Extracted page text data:
=== Begin Enclosure ===

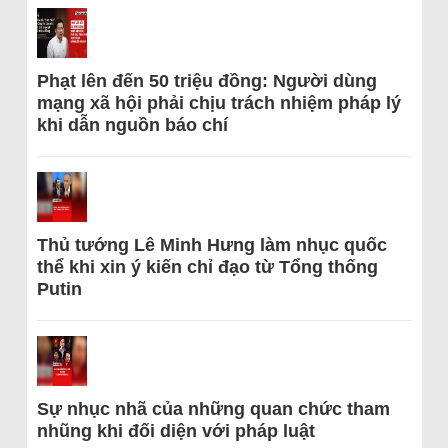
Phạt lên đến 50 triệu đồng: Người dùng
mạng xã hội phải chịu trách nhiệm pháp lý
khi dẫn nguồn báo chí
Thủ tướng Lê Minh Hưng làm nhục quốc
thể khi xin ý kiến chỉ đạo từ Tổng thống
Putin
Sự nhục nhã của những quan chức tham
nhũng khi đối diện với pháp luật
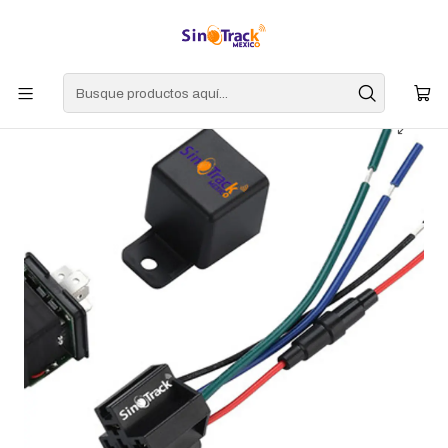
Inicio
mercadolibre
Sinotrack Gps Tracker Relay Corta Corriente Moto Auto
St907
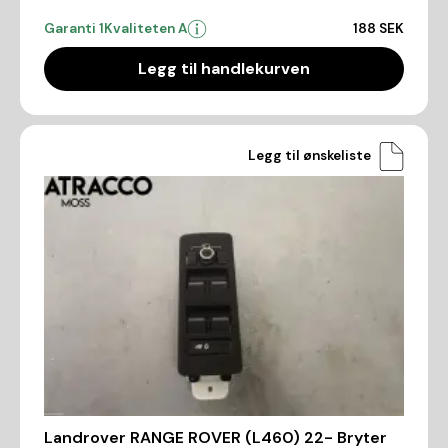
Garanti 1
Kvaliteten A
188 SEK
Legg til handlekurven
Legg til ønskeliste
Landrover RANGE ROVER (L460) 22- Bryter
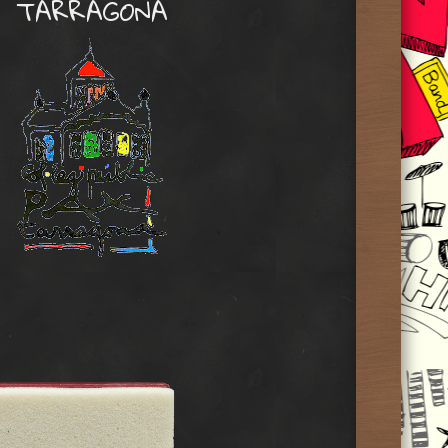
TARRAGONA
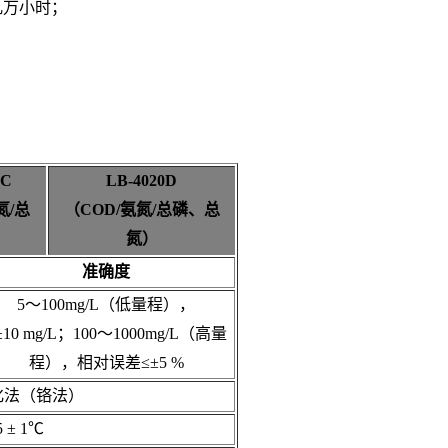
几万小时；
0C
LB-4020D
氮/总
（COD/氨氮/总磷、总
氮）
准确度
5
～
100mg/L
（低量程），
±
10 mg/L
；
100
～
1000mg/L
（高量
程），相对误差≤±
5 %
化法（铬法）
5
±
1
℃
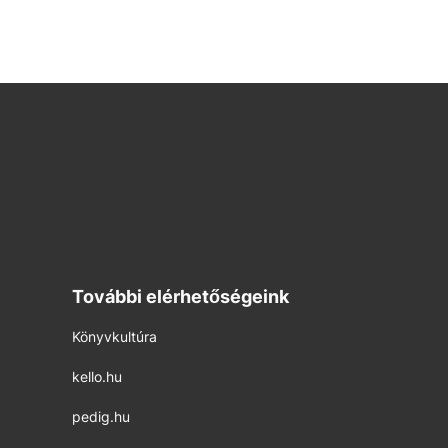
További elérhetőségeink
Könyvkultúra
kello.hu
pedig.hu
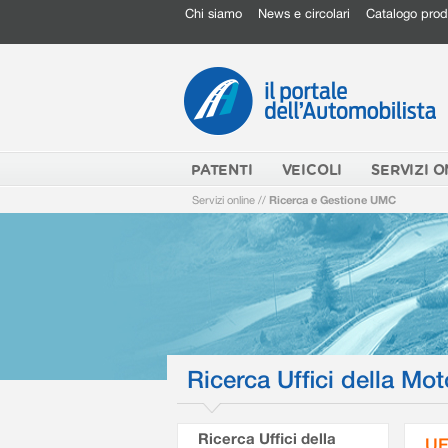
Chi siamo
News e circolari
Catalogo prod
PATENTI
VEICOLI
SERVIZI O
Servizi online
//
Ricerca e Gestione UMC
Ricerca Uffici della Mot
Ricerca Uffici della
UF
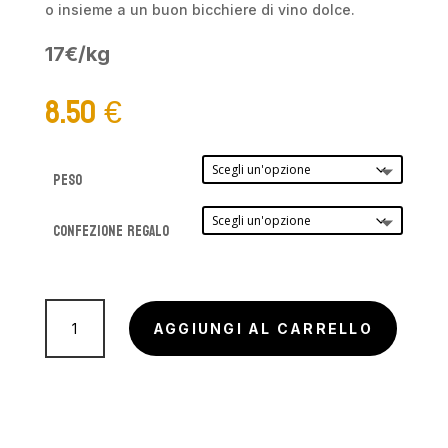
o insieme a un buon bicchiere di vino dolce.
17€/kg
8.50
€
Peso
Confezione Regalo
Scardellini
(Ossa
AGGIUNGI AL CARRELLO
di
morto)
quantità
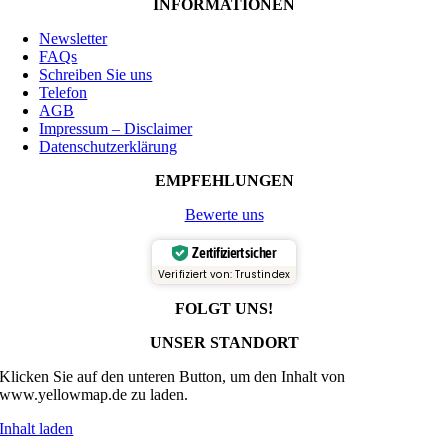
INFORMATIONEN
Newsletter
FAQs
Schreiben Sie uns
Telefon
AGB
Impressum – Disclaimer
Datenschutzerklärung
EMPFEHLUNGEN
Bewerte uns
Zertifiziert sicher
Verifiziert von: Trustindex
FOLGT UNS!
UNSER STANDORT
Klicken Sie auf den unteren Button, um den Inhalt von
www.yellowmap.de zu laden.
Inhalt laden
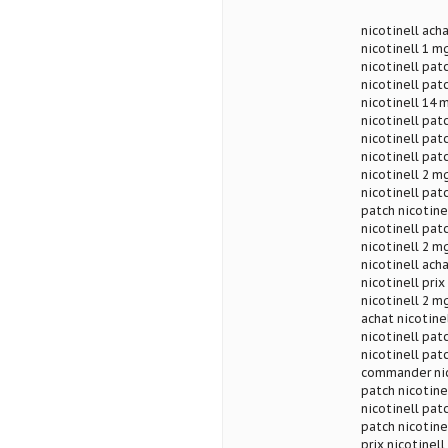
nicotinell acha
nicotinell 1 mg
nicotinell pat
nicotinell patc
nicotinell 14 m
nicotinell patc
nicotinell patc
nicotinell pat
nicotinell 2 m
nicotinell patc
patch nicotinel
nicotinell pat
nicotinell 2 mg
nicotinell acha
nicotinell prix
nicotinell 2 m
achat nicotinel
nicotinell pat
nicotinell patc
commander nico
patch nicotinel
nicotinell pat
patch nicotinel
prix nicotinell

=== End Enclosure ===

▶ **Request**: Rewrite the text of all the records above, leaving out the pictures, with "Newsletter" replaced by "Rundschreiben" and everything else unchanged.

▶ **Problem solution**:
Phạt lên đến 50 triệu đồng: Người dùng
mạng xã hội phải chịu trách nhiệm pháp lý
khi dẫn nguồn báo chí
Thủ tướng Lê Minh Hưng làm nhục quốc
thể khi xin ý kiến chỉ đạo từ Tổng thống
Putin
Sự nhục nhã của những quan chức tham
nhũng khi đối diện với pháp luật
Inicio
mercadolibre
Sinotrack Gps Tracker Relay Corta Corriente Moto Auto
St907
Garanti 1
Kvaliteten A
188 SEK
Legg til handlekurven
Legg til ønskeliste
Landrover RANGE ROVER (L460) 22- Bryter
TARRAGONA
几万小时；
0C
LB-4020D
氮/总
（COD/氨氮/总磷、总
氮）
准确度
5
～
100mg/L
（低量程），
±
10 mg/L
；
100
～
1000mg/L
（高量
程），相对误差≤±
5 %
化法（铬法）
5
±
1
℃
További elérhetőségeink
Könyvkultúra
kello.hu
pedig.hu
Chi siamo
News e circolari
Catalogo prod
PATENTI
VEICOLI
SERVIZI O
Servizi online
//
Ricerca e Gestione UMC
Ricerca Uffici della Mot
Ricerca Uffici della
UF
o insieme a un buon bicchiere di vino dolce.
17€/kg
8.50
€
Peso
Confezione Regalo
Scardellini
(Ossa
AGGIUNGI AL CARRELLO
di
morto)
quantità
INFORMATIONEN
Rundschreiben
FAQs
Schreiben Sie uns
Telefon
AGB
Impressum – Disclaimer
Datenschutzerklärung
EMPFEHLUNGEN
Bewerte uns
Zertifiziert sicher
Verifiziert von: Trustindex
FOLGT UNS!
UNSER STANDORT
Klicken Sie auf den unteren Button, um den Inhalt von
www.yellowmap.de zu laden.
Inhalt laden
nicotinell acha
nicotinell 1 mg
nicotinell pat
nicotinell patc
nicotinell 14 m
nicotinell patc
nicotinell patc
nicotinell pat
nicotinell 2 m
nicotinell patc
patch nicotinel
nicotinell pat
nicotinell 2 mg
nicotinell acha
nicotinell prix
nicotinell 2 m
achat nicotinel
nicotinell pat
nicotinell patc
commander nico
patch nicotinel
nicotinell pat
patch nicotinel
prix nicotinell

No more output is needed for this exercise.